Yields one 12-inch bourek, enough for a modest dinner/healthy lunch for 4

8 ounces phyllo pastry sheets, defrosted overnight in the refrigerator & brought to room temperature

2 T unsalted butter

2 T olive oil

1 pound leeks, washed & sliced thinly

1/2 t salt

1 T dried oregano

2 t smoked paprika

2 cloves garlic, crushed

4 c baby spinach leaves, chopped roughly

Ground pepper to taste

8 ounces feta, crumbled (use full fat if you can, it’s absolutely worth it)

For assembly:

3 T unsalted butter, melted

3 T olive oil


Preheat oven to 375F, & oil a 12-inch round pan – I used a cake pan, but you can use anything oven-safe with a solid bottom (no springforms/tart pans) at least 1 inch deep.

Heat the butter & oil in a large skillet over medium high heat, & add the leeks & salt. Saute, stirring frequently, until the leeks are very soft & starting to gently brown, about 10 minutes. Add the seasonings & spinach, lower the heat a little, & stir & cook until the spinach is wilted. The mixture should be moist, but not wet – if there’s a lot of moisture in the pan, raise the heat again & cook off some of it for a minute or two. Transfer leek mixture to a bowl & let cool 10 minutes before adding the feta & stirring gently just to combine. Add pepper to taste.

Unwrap & unroll the defrosted phyllo & cover it immediately with a layer of moist paper towels or a damp tea towel – keep it covered at all times or it will dry out & split & be a complete pain in the butt. Combine the melted butter & oil & have ready a large soft pastry brush. Arrange the prepared baking pan in easy reach, with the phyllo, oil/butter, & filling at the ready.

Place one sheet of phyllo horizontally on your work surface & quickly brush with oil & butter – it doesn’t have to be sopping, just a few generous swipes with the brush. Spread about 3 T of filling in a rough line along the bottom of the phyllo – it doesn’t have to be perfect. Add another sheet of phyllo to cover the first, & brush this one with oil & butter as well.

Working gently & quickly, start at the bottom edge & roll the phyllo into a cylinder, enclosing the filling. Coil it into a spiral & place it in the center of your prepared pan. Continue with more phyllo & filling, continuing the spiral to fill the pan – you should use all the phyllo & filling, so pack things in firmly.

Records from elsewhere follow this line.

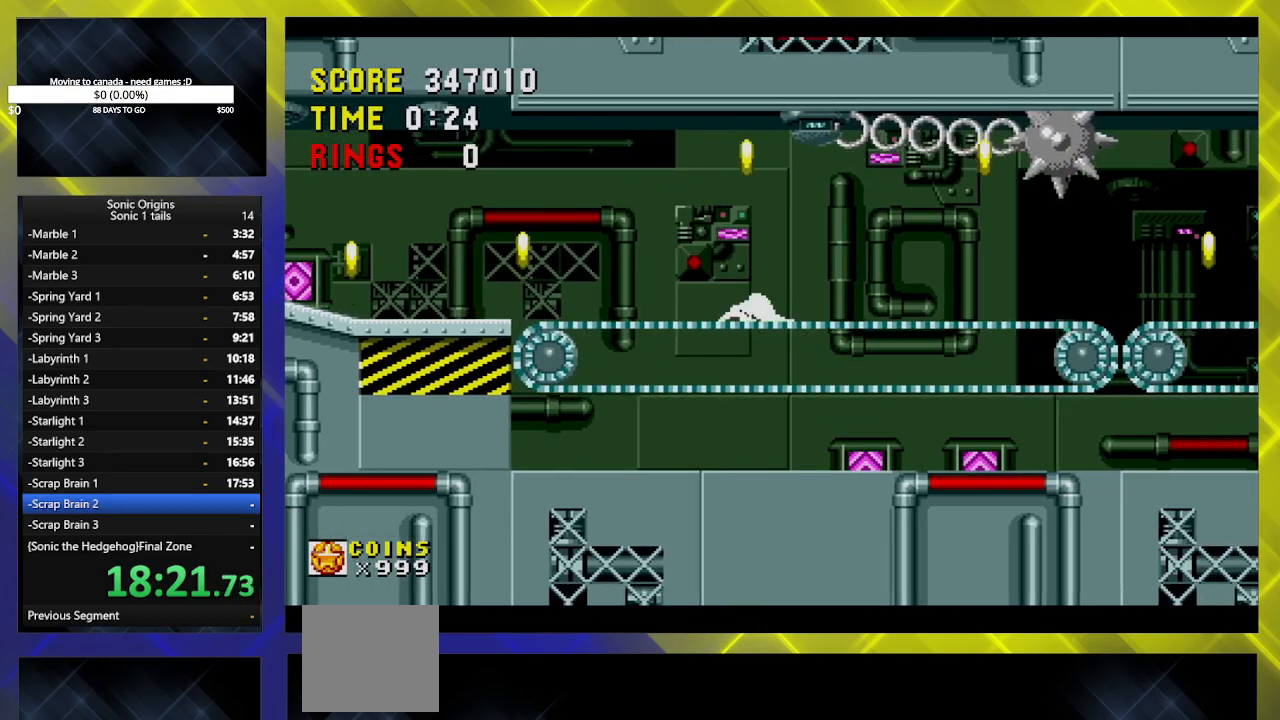
{"buttons": ["DPAD_RIGHT"], "events": [[17, "B", "down"], [67, "A", "down"], [133, "B", "up"], [183, "A", "up"], [183, "DPAD_RIGHT", "down"], [200, "DPAD_DOWN", "up"]]}
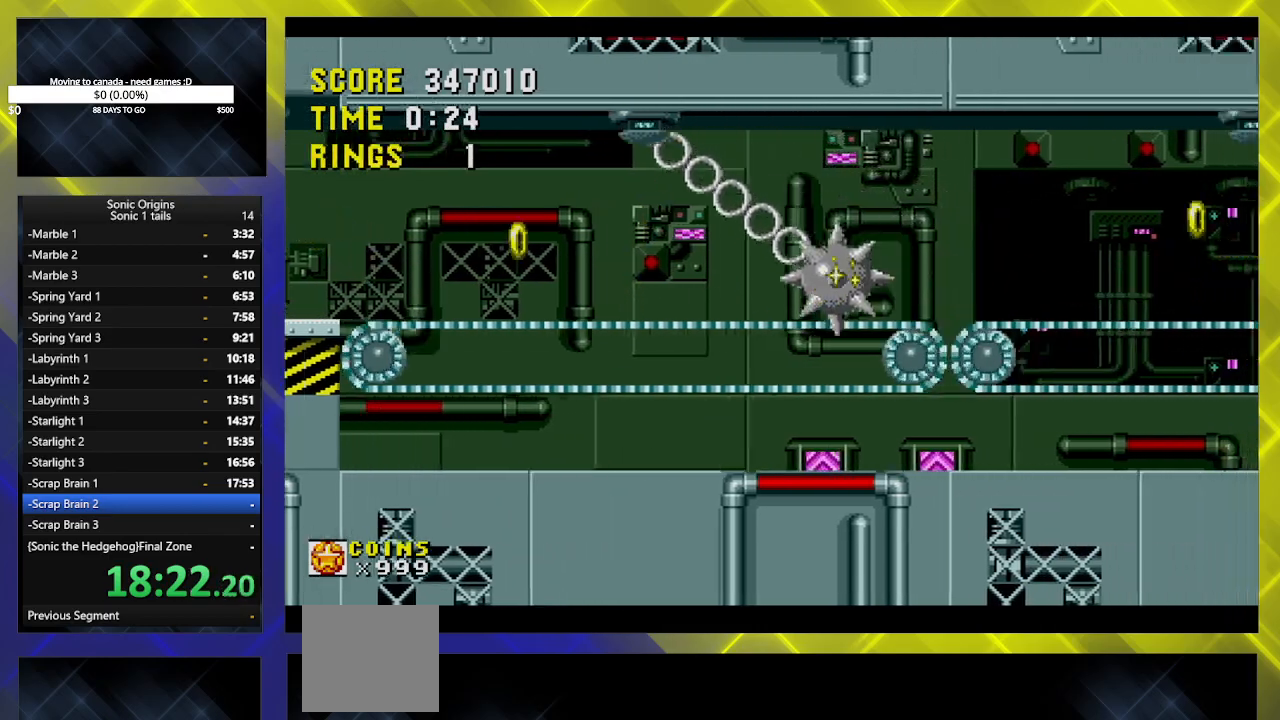
{"buttons": ["DPAD_RIGHT"], "events": []}
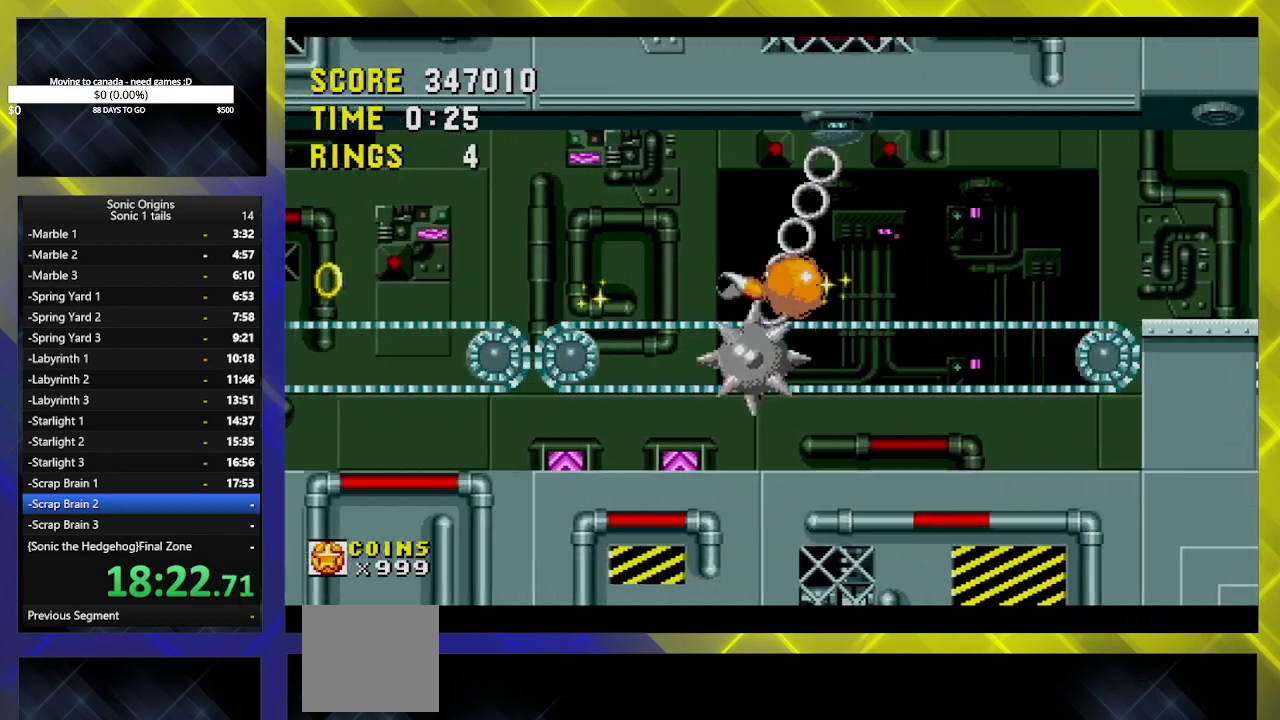
{"buttons": [], "events": [[400, "DPAD_RIGHT", "up"]]}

When you’ve filled the pan & run out of phyllo & filling, gently brush the remaining oil over the top of your bourek & slide it in the oven. Bake for 30-45 minutes, until very golden brown with no pale doughy spots left in the phyllo. Cool on a rack for ten minutes or so before serving, cut into wedges. Bourek is super good with a fresh crunchy salad & some olives.

You can totally experiment with other fillings – finely chopped mushrooms, ground meat/TVP, fresh herbs, harissa paste, leftover mashed potatoes, go nuts!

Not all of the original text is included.